In high school, antiwar sentiment was rampant among outspoken students. But I read my father's books and maintained a conservative view. To the literary magazine I contributed anti-anti-war poetry.

In college I joined the Young Republicans Club, marched on the ROTC drill team, and bristled when a professor disparaged Billy Graham.

But by junior year my views began to broaden. I listened to differing points of view. I subscribed to both the Wall Street Journal and a leftist rag. I learned to tolerate and respect people who looked, acted, and thought differently.

I'd come a long way by the time I met my future wife Alison in Los Angeles. We marveled at our politically opposite childhoods. Her mother was a deputy mayor for Tom Bradley, and her father had her walk picket lines, attend antiwar rallies, and march with Cesar Chavez.

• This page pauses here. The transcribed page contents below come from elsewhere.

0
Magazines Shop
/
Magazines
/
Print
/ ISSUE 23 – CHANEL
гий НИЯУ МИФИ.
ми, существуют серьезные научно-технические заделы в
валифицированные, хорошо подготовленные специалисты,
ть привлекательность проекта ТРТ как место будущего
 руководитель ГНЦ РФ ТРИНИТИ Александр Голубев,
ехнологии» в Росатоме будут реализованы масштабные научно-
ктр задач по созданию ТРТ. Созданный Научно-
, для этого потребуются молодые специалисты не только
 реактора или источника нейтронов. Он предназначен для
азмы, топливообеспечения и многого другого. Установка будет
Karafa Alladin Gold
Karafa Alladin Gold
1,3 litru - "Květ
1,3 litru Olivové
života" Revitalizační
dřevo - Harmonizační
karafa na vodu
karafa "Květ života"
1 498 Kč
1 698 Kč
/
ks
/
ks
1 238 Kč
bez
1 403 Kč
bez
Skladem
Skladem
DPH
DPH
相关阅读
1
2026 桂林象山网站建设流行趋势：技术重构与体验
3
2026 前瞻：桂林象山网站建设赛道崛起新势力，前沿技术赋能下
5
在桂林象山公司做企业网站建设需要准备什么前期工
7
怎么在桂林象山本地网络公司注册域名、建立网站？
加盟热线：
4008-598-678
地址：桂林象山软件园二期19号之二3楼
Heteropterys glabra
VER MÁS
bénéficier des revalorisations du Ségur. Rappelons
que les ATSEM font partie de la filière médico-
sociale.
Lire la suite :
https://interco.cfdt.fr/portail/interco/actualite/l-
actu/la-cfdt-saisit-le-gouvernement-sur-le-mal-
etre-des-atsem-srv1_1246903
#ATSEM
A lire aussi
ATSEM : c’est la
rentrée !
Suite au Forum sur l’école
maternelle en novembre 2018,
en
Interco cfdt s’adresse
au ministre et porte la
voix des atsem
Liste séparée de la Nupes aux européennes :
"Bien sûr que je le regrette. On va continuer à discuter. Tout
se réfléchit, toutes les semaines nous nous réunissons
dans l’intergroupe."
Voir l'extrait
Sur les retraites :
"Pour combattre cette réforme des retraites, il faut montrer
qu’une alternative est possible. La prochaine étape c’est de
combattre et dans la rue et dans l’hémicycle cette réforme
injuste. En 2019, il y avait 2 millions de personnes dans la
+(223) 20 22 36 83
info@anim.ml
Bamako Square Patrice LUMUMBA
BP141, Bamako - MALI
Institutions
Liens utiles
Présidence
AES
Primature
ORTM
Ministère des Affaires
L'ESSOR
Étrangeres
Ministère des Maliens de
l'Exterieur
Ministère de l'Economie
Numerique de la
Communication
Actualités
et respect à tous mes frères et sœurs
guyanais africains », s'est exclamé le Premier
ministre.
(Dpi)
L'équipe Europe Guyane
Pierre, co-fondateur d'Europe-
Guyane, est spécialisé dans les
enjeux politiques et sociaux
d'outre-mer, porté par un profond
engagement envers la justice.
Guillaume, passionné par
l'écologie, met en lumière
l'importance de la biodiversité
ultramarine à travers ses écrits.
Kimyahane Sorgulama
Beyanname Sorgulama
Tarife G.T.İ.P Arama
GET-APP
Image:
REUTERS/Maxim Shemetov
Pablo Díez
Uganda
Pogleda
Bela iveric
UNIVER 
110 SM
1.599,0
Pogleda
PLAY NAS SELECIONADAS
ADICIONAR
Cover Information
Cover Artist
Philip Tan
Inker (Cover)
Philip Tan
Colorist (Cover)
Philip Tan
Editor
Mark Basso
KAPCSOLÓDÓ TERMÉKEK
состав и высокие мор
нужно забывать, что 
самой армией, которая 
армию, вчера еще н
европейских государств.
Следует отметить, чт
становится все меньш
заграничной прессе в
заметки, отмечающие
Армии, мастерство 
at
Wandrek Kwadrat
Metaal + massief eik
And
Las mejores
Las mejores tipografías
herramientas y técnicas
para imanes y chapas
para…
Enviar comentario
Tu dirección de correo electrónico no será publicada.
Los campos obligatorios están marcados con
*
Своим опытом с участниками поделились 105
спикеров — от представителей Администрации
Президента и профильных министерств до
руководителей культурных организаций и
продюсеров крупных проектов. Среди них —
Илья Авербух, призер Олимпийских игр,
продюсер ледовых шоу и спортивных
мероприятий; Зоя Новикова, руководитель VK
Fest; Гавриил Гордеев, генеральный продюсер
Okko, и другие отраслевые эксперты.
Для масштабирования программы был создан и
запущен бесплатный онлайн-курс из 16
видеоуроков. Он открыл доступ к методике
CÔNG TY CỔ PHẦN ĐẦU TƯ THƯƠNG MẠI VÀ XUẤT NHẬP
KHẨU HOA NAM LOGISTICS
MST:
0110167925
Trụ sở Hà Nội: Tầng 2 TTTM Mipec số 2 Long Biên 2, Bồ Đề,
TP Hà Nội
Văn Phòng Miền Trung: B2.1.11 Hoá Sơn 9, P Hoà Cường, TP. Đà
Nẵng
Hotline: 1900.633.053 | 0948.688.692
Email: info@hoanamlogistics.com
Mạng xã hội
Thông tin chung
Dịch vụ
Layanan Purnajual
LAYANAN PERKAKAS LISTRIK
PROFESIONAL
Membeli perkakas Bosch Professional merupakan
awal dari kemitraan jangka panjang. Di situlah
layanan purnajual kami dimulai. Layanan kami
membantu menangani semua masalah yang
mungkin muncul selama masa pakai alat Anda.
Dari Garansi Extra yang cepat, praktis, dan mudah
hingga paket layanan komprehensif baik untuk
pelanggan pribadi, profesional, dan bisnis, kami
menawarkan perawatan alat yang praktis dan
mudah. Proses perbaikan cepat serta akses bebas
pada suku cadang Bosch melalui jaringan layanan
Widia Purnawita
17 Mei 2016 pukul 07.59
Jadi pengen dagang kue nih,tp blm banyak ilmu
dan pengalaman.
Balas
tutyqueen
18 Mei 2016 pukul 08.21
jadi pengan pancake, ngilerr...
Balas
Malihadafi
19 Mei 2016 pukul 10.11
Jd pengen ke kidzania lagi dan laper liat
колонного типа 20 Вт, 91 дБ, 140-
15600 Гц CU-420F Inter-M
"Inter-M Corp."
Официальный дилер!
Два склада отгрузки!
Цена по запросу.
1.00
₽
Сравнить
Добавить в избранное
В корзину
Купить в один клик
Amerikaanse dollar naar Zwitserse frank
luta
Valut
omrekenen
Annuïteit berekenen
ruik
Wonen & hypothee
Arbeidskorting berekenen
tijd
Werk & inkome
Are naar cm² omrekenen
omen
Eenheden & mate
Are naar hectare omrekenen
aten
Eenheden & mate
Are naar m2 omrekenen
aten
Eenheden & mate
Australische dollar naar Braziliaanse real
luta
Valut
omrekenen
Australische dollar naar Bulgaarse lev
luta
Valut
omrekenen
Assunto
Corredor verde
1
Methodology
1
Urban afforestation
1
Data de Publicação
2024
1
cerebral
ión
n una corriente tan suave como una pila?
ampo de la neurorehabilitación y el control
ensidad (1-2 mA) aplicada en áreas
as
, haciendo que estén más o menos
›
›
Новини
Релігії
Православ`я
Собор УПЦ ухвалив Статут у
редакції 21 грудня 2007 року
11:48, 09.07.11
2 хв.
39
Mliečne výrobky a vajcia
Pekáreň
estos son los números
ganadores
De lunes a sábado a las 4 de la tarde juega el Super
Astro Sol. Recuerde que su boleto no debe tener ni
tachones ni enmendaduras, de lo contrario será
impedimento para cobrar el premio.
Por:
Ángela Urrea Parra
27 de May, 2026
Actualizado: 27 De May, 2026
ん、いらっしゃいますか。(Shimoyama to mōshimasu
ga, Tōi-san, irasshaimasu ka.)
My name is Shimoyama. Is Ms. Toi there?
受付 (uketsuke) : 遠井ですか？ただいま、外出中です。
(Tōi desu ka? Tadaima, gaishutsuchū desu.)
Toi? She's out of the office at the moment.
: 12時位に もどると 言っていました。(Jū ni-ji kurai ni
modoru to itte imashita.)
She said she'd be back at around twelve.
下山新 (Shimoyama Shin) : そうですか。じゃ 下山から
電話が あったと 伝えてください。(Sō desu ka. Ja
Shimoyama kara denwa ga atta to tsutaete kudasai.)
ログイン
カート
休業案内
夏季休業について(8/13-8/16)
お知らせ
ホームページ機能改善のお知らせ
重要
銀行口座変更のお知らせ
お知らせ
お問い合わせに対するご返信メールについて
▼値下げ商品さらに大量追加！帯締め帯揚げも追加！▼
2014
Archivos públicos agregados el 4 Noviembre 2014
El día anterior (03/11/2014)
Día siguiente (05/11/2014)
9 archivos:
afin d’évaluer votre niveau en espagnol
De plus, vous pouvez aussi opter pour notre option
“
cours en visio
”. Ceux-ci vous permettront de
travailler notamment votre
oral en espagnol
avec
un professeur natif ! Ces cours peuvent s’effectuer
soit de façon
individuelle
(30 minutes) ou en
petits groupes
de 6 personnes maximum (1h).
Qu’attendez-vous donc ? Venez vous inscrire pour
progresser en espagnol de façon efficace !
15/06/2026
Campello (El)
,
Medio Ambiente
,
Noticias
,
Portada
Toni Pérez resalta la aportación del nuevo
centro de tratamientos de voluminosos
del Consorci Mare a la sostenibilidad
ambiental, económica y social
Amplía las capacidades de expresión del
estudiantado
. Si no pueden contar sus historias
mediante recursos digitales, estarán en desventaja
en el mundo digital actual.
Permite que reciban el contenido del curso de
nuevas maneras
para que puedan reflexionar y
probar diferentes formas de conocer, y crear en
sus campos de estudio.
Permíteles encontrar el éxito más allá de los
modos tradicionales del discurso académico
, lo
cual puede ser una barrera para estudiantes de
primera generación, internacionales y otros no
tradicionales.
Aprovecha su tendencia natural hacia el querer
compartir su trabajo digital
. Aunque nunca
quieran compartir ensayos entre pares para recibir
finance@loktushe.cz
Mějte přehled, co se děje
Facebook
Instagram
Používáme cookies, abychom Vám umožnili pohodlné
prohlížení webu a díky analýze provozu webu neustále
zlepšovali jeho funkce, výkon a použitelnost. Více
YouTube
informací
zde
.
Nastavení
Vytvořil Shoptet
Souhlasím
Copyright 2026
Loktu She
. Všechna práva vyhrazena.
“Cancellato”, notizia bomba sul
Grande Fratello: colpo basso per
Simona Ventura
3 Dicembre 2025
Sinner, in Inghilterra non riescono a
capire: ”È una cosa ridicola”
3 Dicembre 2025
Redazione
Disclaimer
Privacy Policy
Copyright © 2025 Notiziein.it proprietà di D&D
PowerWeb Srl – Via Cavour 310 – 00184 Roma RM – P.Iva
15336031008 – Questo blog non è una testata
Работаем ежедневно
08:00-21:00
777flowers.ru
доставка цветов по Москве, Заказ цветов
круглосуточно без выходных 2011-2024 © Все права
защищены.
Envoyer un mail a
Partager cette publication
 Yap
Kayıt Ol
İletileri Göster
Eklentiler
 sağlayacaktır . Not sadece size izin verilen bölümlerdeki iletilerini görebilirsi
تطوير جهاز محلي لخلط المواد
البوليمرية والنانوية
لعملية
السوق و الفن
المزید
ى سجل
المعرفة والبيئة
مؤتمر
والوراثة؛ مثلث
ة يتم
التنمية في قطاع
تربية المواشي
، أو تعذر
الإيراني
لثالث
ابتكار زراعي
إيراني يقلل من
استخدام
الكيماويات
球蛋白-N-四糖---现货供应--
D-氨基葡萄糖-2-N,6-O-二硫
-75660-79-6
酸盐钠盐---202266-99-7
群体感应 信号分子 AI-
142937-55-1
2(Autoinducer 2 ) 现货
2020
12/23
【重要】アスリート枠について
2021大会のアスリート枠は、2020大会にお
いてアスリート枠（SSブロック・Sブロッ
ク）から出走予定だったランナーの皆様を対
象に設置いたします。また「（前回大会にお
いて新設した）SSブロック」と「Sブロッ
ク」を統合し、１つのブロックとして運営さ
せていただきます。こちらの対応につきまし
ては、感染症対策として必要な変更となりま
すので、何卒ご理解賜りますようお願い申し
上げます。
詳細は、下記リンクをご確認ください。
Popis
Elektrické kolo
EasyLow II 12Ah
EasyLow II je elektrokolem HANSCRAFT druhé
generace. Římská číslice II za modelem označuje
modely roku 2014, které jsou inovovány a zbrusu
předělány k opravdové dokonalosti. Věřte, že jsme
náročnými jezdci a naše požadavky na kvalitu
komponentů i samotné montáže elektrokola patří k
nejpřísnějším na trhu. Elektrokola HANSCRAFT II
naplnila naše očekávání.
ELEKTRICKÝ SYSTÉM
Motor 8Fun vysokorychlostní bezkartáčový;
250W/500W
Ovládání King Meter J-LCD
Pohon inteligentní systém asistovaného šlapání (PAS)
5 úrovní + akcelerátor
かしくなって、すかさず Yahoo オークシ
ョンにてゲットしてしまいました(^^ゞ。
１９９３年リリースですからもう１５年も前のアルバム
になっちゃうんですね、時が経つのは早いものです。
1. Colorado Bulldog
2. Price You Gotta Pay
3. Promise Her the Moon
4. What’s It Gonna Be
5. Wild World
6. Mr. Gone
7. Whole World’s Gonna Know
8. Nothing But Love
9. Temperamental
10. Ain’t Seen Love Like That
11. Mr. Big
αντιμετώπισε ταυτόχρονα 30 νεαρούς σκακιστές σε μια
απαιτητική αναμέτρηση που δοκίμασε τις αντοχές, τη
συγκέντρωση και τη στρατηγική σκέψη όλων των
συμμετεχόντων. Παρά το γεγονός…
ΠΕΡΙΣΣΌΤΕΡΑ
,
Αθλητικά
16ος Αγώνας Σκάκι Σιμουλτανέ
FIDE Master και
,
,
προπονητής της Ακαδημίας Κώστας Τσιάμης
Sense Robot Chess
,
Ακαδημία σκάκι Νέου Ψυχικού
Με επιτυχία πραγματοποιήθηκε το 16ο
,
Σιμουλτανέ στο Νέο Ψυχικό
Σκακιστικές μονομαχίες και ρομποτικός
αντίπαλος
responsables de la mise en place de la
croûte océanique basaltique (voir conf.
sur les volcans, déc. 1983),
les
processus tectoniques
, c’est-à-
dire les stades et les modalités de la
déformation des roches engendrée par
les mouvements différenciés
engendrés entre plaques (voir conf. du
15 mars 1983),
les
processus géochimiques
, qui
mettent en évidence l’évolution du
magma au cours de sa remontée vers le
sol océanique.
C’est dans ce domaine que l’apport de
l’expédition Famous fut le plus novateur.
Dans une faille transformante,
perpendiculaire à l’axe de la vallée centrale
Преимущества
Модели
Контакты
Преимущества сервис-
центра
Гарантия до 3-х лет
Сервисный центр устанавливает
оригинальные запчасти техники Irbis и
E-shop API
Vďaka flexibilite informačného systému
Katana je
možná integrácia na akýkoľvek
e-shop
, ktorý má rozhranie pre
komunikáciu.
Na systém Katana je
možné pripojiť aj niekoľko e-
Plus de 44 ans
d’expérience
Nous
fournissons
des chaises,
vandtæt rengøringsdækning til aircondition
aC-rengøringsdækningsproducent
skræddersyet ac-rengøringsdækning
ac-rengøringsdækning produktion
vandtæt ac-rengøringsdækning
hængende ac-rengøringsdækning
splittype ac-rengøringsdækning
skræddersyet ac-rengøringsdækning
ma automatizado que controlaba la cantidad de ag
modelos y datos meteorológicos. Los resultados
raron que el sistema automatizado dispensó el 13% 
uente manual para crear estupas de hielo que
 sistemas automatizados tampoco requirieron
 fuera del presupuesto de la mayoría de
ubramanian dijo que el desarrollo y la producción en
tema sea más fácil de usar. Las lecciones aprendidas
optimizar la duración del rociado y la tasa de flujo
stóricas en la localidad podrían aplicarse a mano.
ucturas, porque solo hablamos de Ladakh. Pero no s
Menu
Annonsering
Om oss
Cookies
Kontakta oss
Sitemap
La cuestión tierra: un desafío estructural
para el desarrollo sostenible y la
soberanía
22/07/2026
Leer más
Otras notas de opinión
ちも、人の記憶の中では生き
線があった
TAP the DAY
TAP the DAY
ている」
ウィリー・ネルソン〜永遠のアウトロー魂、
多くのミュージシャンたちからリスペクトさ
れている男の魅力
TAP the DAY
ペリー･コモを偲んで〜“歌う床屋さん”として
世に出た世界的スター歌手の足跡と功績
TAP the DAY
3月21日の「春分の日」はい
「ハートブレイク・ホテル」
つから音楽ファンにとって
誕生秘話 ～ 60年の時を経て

Contrasting with my enjoyment of Knott's, Alison as a girl had been forbidden to visit because, her father said, "It's owned by Birchers." And the ultraconservative John Birch Society was anathema to him.

When we married, we conspired to keep our fathers from meeting during the reception; we loved them too much to risk a verbal confrontation -- or worse -- if they discovered that my father was addicted to Fox News, while hers craved socialist newspapers.

Alison and I survived our political upbringings. I've learned through the years that we're all in this together. And that the eagle needs both a right wing and left wing to fly.

What lessons will the children of 2008 carry with them? Will they learn to fight -- or to work together?

"Teach your children well," and maybe we can put this partisan bickering and these shameful dirty tricks behind us in the future, because regardless of how you feel about Barack Obama, I'm sure you can agree with this very simple statement: "There is not a liberal America, and a conservative America -- there is the United States of America."